Exercise requirements
1: In the passage below about Jalal Mansur Nuriddin, what does his adopted name mean in Arabic?
2: Please carry on the passage about Jalal Mansur Nuriddin and the Last Poets, starting after its final sentence.
Top of Selected passage
He came to realise how the markets, bankers and brokers were far more prolific hustlers than any he’d seen on the streets and was inspired to write Hustlers Convention (1973) – it follows the exploits of two hustlers, Spoon and Sport, as Jalal characterised what he saw was wrong with life on the streets. The Mean Machine (1971), meanwhile, was an epic rap about modern life, characterised as a series of mechanised elements fused together to deceive mankind into behaving how the government wants them to, through technology, media and advertising. The classic lines “automatic push button remote control, synthetic genetics command your soul” were sampled in MARRS’s Pump Up the Volume. Jalal also recorded another jail toast with Jimi Hendrix called Doriella Du Fontaine, which he refused to release after Hendrix’s death because he “didn’t want to capitalise on Jimi”. Douglas did however release it in 1984 under another of Jalal’s aliases, Lightnin’ Rod.

After converting to Islam, he changed his name from Alafia Pudim to Jalal Mansur Nuriddin (which is Arabic for “glorious and victorious light of the faith”). By 1973 the band had split, and Omar and Abiodun left. That year Jalal was joined by poet Sulaiman El Hadi, and the Last Poets emerged from proto-rap, using poetry over tribal percussive beats, to an all-out band with spoken word at its core. Their third album, Chastisement, evolved from black nationalism towards a more Islamic vibe, the album being reflective of their Muslim beliefs, but it also introduced a concept Jalal called “jazzoetry” – a big subsequent influence on Gilles Peterson and the acid jazz scene – and numerous other albums came in its wake.

The music on Hustlers Convention had included several jazzy tracks by Kool and the Gang. After a dispute with Kool’s label, United Artists (through whom Douglas had released the album) withdrew Hustlers Convention, but after being re-released by Melle Mel – member of early rap group the Furious Five – it became the foundation of modern day hip-hop. Ice-T once said, “I wasn’t the first rapper, but I bet the first rapper heard Hustlers Convention”; the Last Poets made a brief reunion in 1994 to make a cameo in the John Singleton film Poetic Justice, apparently at star Tupac Shakur’s request.
Bottom of Selected passage
Top of Source data
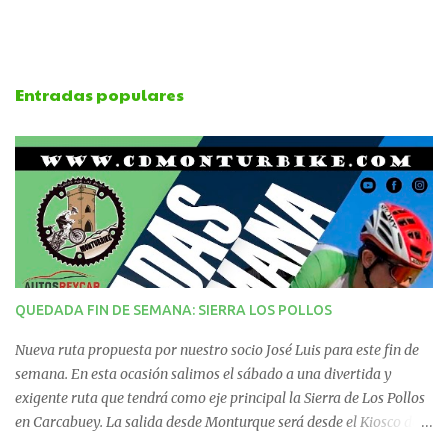
m
e
Entradas populares
n
t
a
r
i
QUEDADA FIN DE SEMANA: SIERRA LOS POLLOS
o
Nueva ruta propuesta por nuestro socio José Luis para este fin de
s
semana. En esta ocasión salimos el sábado a una divertida y
exigente ruta que tendrá como eje principal la Sierra de Los Pollos
en Carcabuey. La salida desde Monturque será desde el Kiosco de
La Fuente a las 08:00 horas y desde Lucena (Pabellón Municipal) a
Bottom of Source data
Results
1: Glorious and victorious light of the faith.

2:
Jalal Mansur Nuriddin in his later years. Photograph: Carl Hyde

I first met him when he was in London in 1984 – after which he became a Liverpool resident for many years, before his self-imposed exile continued in Paris from 1996 until Obama took office – and in 1992 he asked me to manage him. I agreed, and in the course of our friendship I became a Muslim at his guidance – he named me Malik, and in 2003 we went on a pilgrimage to Mecca together. When I heard of his illness last year, I travelled to Atlanta to spend a few days with him in the holy month of Ramadan.

One day Jalal related to me that he wanted to write his “whole life story in rhyme”. I jokingly said: “Oh man, you’ll be dead before you write that book.” He later told me that he took that comment to heart and he set about the mammoth writing project, which he finished only last year. What Jalal wrote became the sequels to Hustlers Convention called The Hustlers Detention and The Hustlers Ascension, which collectively form a three-part autobiography written entirely in rhyme. The latter two, though completed, remain unpublished at the time of his death.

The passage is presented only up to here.